5 Habits of the Successive Developer

5 Habits of the Successive Developer

Software development is a hot and trending market, but it’s also become very competitive. If you want to advance your career in this field, much less find an entry-level job, you’ll have to do what highly skilled and successful software developers are doing. It’s a common preconceived notion that you have to be good in STEM subjects to get anywhere in software or mobile applications development. As thousands of employed software developers can attest to, this cannot be further from the truth. Sure, a strong grasp of engineering or math concepts can help, but it’s these five habits below that will make the difference when applying for and staying employed as a developer:

Have a Voracious Appetite for Learning

Unlike other job positions that rarely change, if ever, software development tends to change quite frequently. New technologies and versions are being released that are better than last month’s. As a developer, you’ll have to relearn stuff on a regular basis and since production and launch can’t wait for you, you’ll have to relearn it quickly. You have to keep learning and gaining knowledge otherwise you lose relevance in the job market. Reading books and articles on new coding conventions, starting side projects that use new frameworks or libraries, and watching tutorials and videos should occupy the bulk of your time as a developer.

Ask the Right Questions

A distinguishing factor between good developers and great ones is the knack for answering the right questions. The right questions yield the right answers, which fosters growth as a developer. Most first-day scenarios for new developers involves asking questions to one of their team’s senior developers. While it can feel like you’re pestering people by asking questions, it’s the simplest route to achieving proficiency and independence in any new workplace.

Clean Up Your Code

It’s not enough to be able to write code that works; you have to be able to write code that others can understand as well. Even if you’re a one-man operation, you’ll need someone to review your codebase at some point in time. As you start to learn the ropes of coding, take the time and attention to follow the standards of code base writing and organization, such as when naming variables, putting semicolons where needed, and adding comments to clarify complex lines of code for the next developer who stumbles upon it.

Don’t be a Jerk

Nobody likes a jerk in the workplace. Even as you start to get confident with your technical skills, it’s not a reason to be arrogant and disrespectful to your coworkers. If people are asking you for help and you don’t have the time, don’t just dismiss their requests. Let them know that you can’t help them at the moment and provide a time when you can. Humility is a trait not only successful developers have, but one that all successful people share. If you’re kind to people who need help, you’ll get the same response from your peers when the time comes that you’re stuck on a gnarly bug in your code base.
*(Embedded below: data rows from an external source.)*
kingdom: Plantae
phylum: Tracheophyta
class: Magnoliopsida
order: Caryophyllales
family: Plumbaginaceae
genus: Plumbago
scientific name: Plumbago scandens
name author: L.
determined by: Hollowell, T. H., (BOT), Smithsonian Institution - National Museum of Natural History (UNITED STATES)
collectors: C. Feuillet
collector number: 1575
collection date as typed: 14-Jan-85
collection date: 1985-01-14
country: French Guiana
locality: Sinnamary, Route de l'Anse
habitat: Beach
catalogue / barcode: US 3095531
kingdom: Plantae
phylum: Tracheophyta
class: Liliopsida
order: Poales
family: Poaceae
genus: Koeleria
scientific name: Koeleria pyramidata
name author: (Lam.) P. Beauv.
Solve it in Bite-Size Pieces

People have the tendency of facing problems in the least logical and efficient way possible. They just try to come up with the easiest solution to the problem without actually thinking about whether or not it’s the best solution. Just like you shouldn’t eat a pint of ice cream in one scoop, you shouldn’t try to solve a coding problem in one go. Instead, divide the problem in smaller chunks that’s easier to digest. Once you solve one small chunk, move on to the next. This is a fairly simple but commonly overlooked approach to problem-solving that is quintessential in software development.

Bottom Line

Perhaps the last habit you should start adopting as a budding developer is the ability to greet technical problems on a daily basis without succumbing to the stress and pressure. Keep calm and start problem solving.